You shouldn’t try new things.
Name: Jeff Chapin
Bad advice: When I was thinking about leaving IDEO there was a senior person who told me I was making a big mistake leaving, and I’d never find another place like it. I think it's healthy for people to move on and find something new. If I waited even just a month or two, I wouldn't have been here.
Be like everyone else.
Name: Gavin Armstrong
Company: Lucky Iron Fish
Bad advice: Stay within the mold. The advice came from a senior person at a bank [where I was working]. They said that if you don't look the part of the traditional banker, you won't be a traditional banker. That you should just fall in line [and conform].
Read more about Armstrong: This CEO Has Helped Thousands -- and He's Just Getting Started
Change your appearance.
Name: Tracy DiNunzio
Bad advice: More than one investor that I pitched in the early stage commented on my appearance and told me I needed to look more like that of a fashion founder, rather than showing up for meetings looking like I spent three days straight at my computer, which is what I was doing at that time. That was terrible advice. What you look like has absolutely nothing to do with the quality of your work or the validity of your pitch. I think anyone who thinks it does is probably not worthy of being your investor or partner.

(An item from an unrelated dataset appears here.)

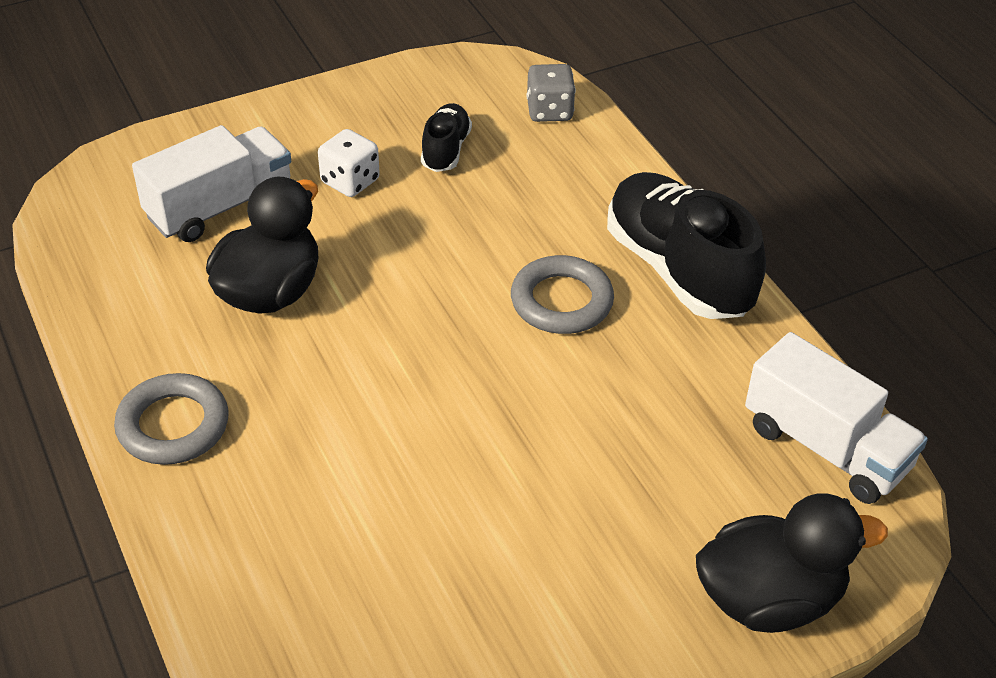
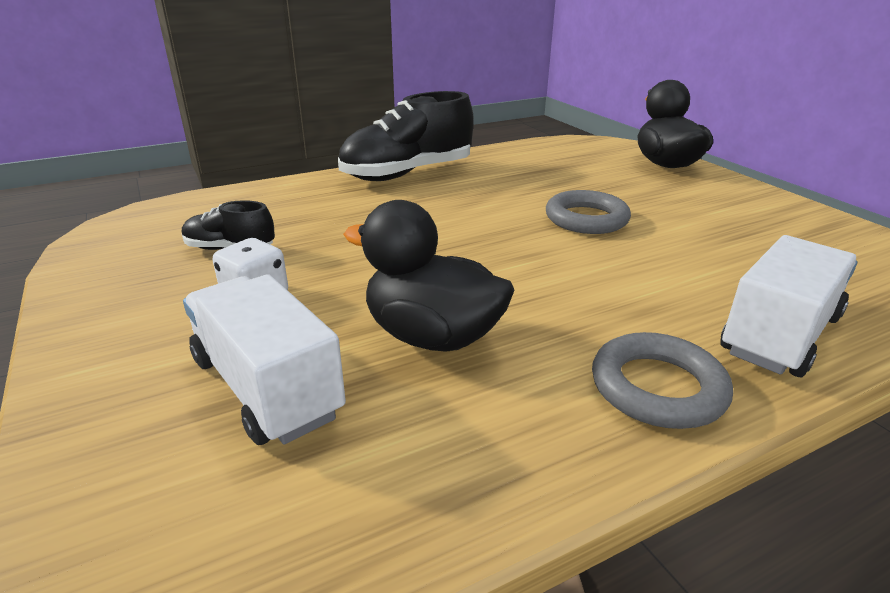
camera: 90 degrees left, 15 degrees down
(549, 111) = (200, 208): grey dice -> none
(561, 301) = (440, 206): grey ring -> grey ring (586, 219)
(826, 447) = (551, 150): white truck -> white truck (780, 335)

Don’t put yourself out there.
Name: Tina Sharkey
Bad advice: Don’t volunteer for anything. That advice is antithetical to everything I believe in. When there's an opportunity, put yourself in the middle of it, figure it out and figure out how you can make a difference. That's where all my opportunities come from in life. You have to invent it every day, and you have to see opportunity where it doesn't exist.